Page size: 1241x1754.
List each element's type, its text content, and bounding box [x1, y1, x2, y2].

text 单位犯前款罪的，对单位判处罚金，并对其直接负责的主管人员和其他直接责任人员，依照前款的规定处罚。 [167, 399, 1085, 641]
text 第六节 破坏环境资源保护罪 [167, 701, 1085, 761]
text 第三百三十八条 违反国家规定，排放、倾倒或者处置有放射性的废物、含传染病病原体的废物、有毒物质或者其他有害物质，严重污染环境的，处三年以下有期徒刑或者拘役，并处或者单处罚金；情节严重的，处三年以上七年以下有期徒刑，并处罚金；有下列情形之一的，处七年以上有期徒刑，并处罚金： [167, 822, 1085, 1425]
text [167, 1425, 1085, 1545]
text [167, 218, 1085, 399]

.....

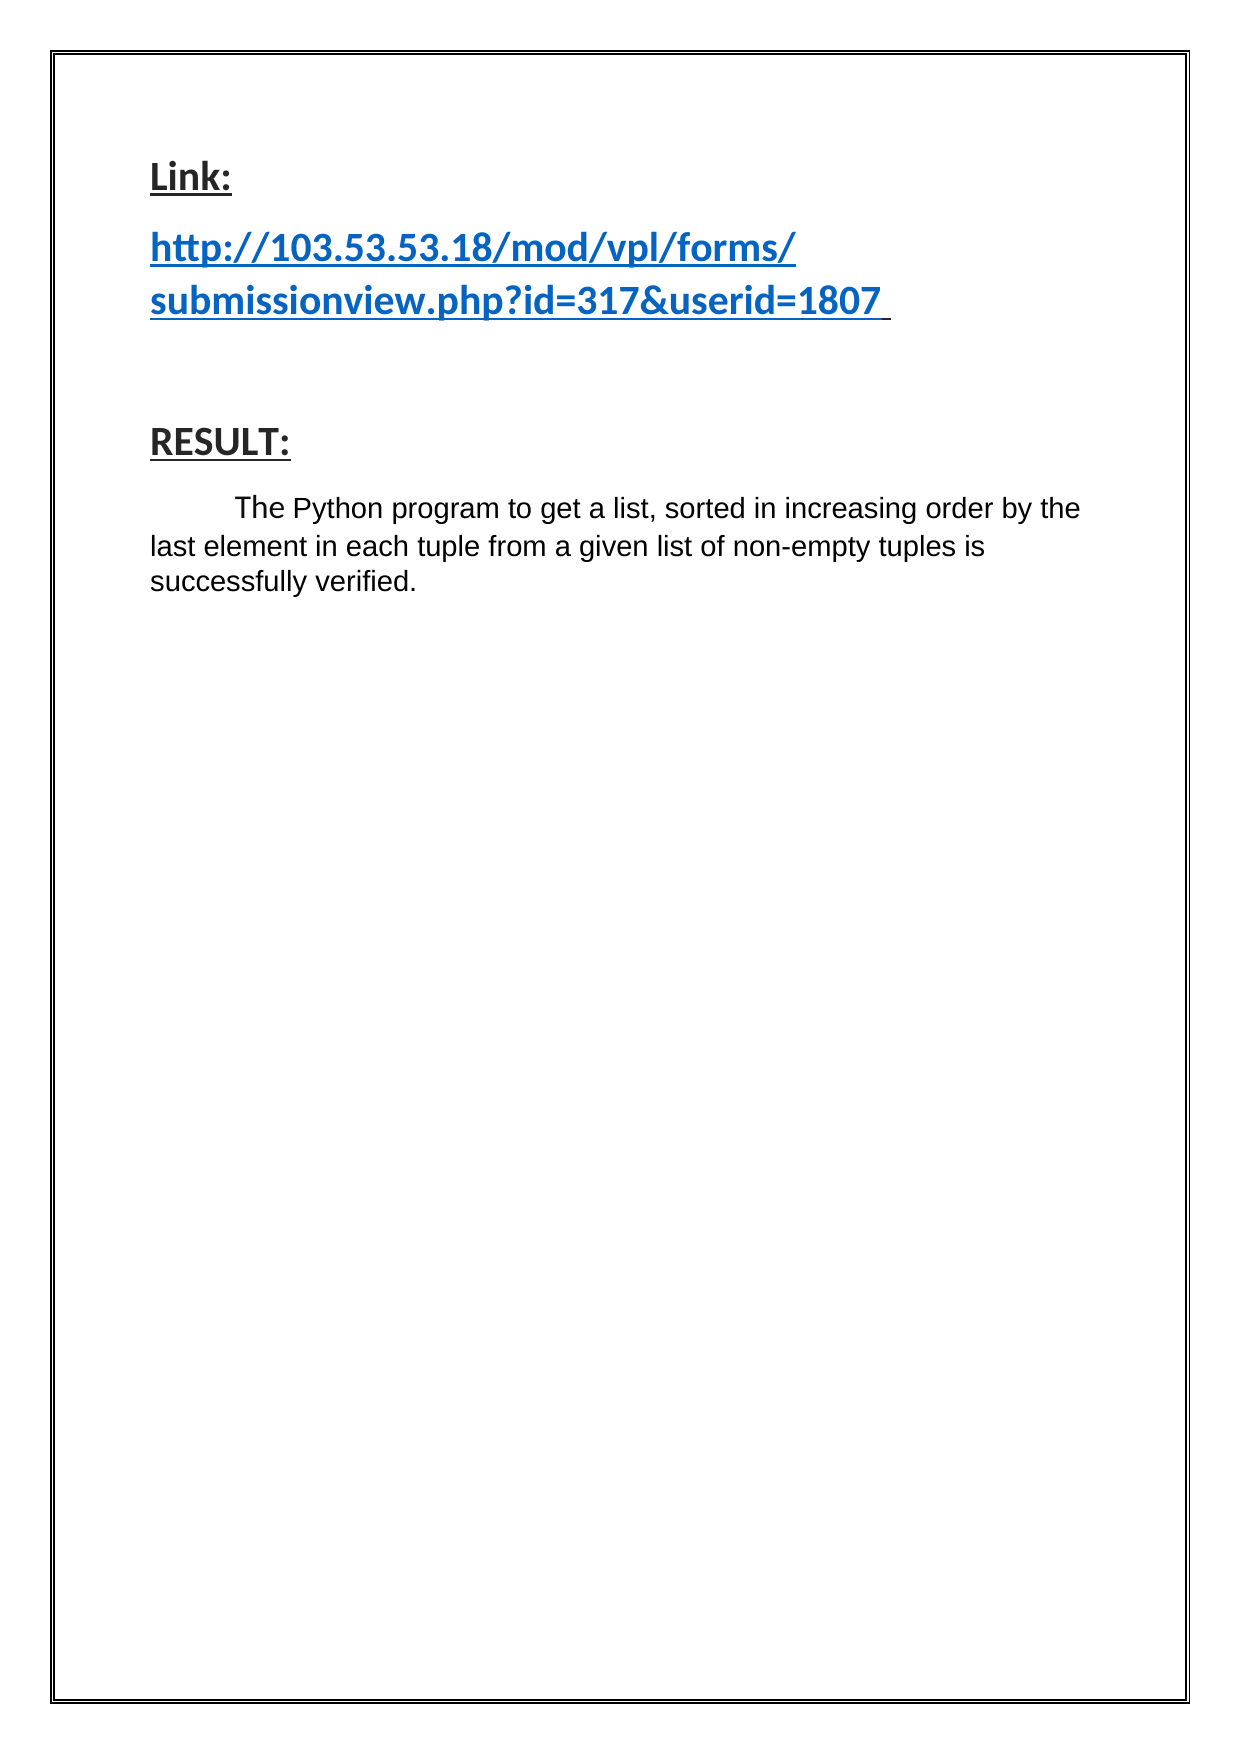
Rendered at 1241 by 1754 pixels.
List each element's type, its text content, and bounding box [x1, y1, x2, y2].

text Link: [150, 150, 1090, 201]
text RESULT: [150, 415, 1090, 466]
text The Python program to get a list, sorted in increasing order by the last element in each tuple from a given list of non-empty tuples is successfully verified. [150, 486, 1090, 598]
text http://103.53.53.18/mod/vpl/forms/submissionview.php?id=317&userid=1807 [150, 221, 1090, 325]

.....

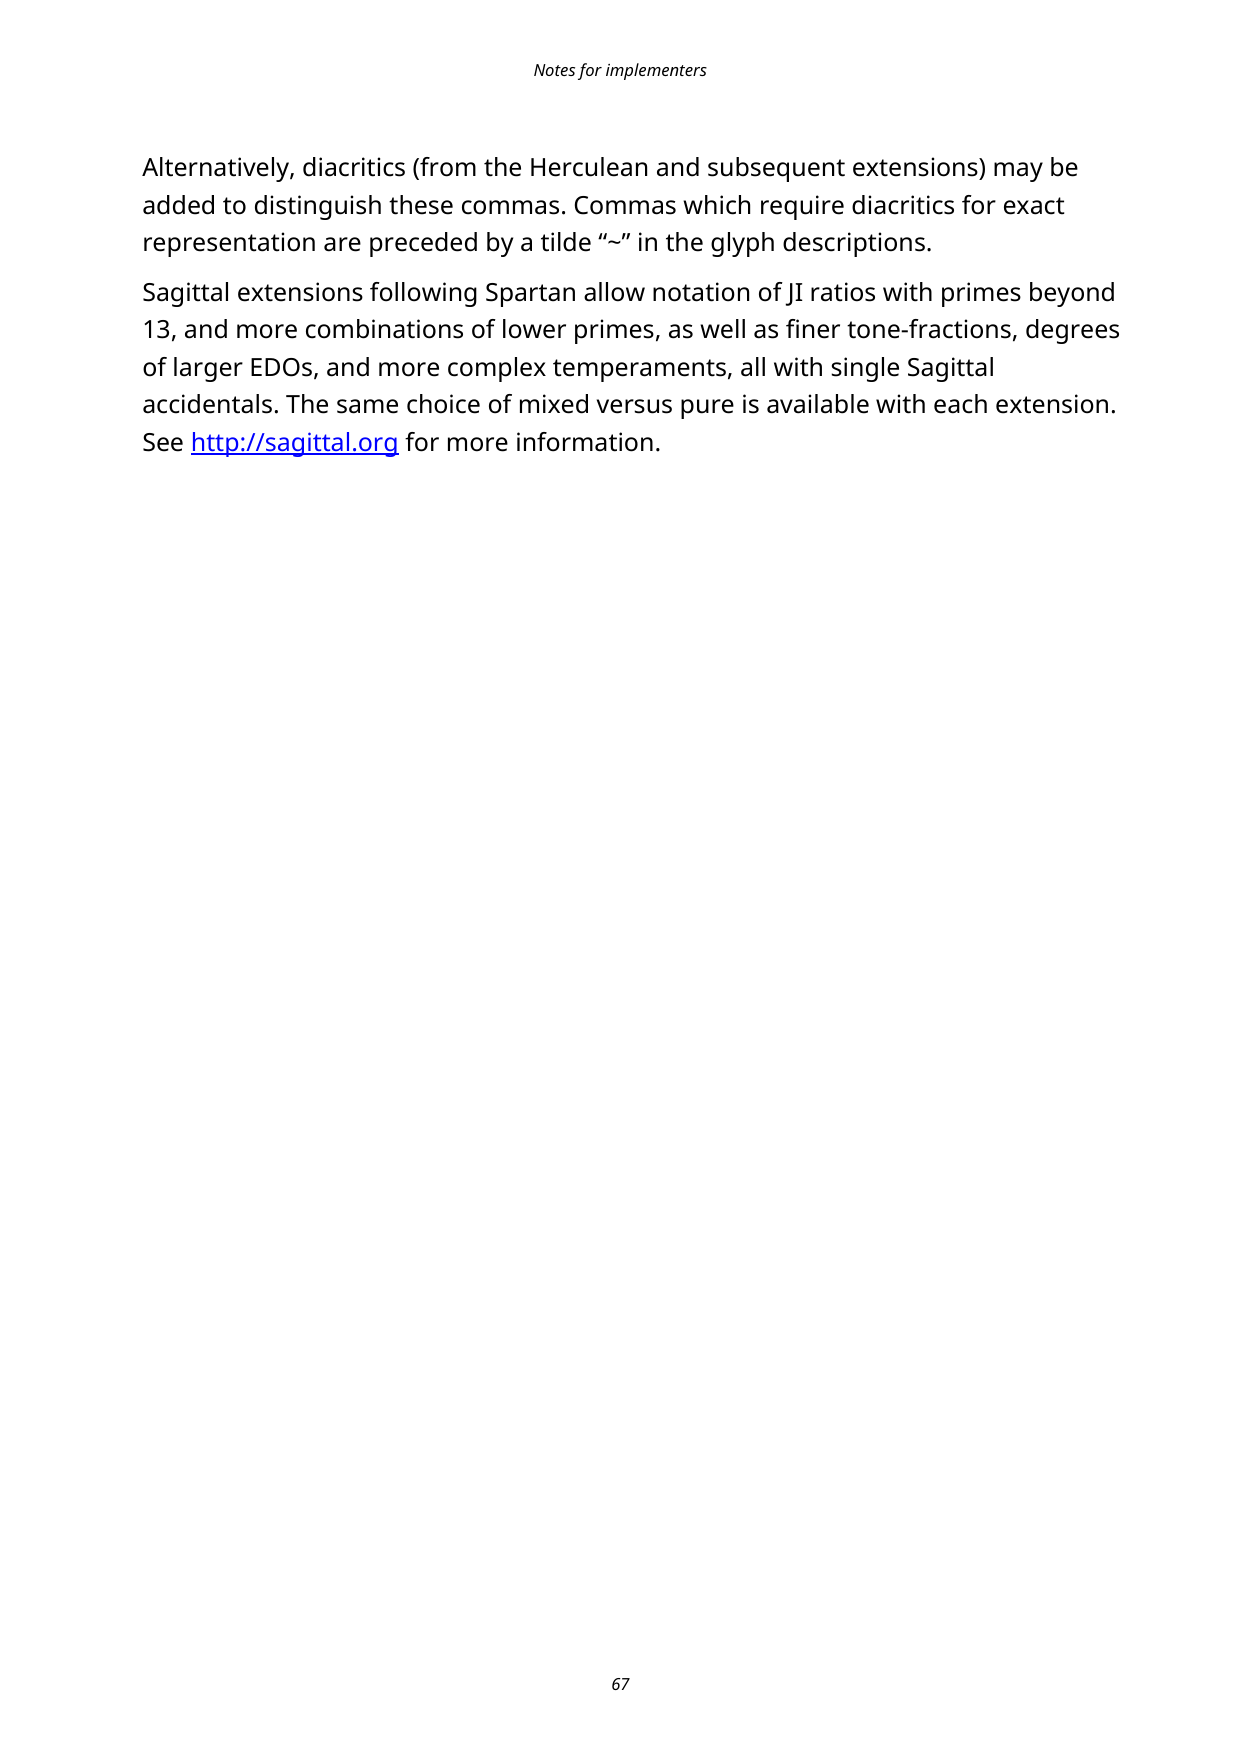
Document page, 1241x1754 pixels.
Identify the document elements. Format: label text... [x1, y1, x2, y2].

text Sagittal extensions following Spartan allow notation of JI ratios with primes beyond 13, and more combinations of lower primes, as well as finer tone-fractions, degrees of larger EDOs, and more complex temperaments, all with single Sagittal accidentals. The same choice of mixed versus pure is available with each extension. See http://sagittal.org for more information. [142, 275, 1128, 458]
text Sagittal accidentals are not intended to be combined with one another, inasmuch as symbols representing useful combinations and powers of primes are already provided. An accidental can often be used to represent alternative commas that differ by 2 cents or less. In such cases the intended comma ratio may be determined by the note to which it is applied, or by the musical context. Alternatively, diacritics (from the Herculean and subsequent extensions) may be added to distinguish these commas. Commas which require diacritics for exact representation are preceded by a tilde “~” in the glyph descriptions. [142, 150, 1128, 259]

.....

Look in the material above for the line with "Page size: 1241x1754." and the line with "text [167, 218, 1085, 399]", and transcribe exactly those lines and all lines between them, nothing more.

▶ _Answer space_
Page size: 1241x1754.
List each element's type, its text content, and bounding box [x1, y1, x2, y2].

text 单位犯前款罪的，对单位判处罚金，并对其直接负责的主管人员和其他直接责任人员，依照前款的规定处罚。 [167, 399, 1085, 641]
text 第六节 破坏环境资源保护罪 [167, 701, 1085, 761]
text 第三百三十八条 违反国家规定，排放、倾倒或者处置有放射性的废物、含传染病病原体的废物、有毒物质或者其他有害物质，严重污染环境的，处三年以下有期徒刑或者拘役，并处或者单处罚金；情节严重的，处三年以上七年以下有期徒刑，并处罚金；有下列情形之一的，处七年以上有期徒刑，并处罚金： [167, 822, 1085, 1425]
text [167, 1425, 1085, 1545]
text [167, 218, 1085, 399]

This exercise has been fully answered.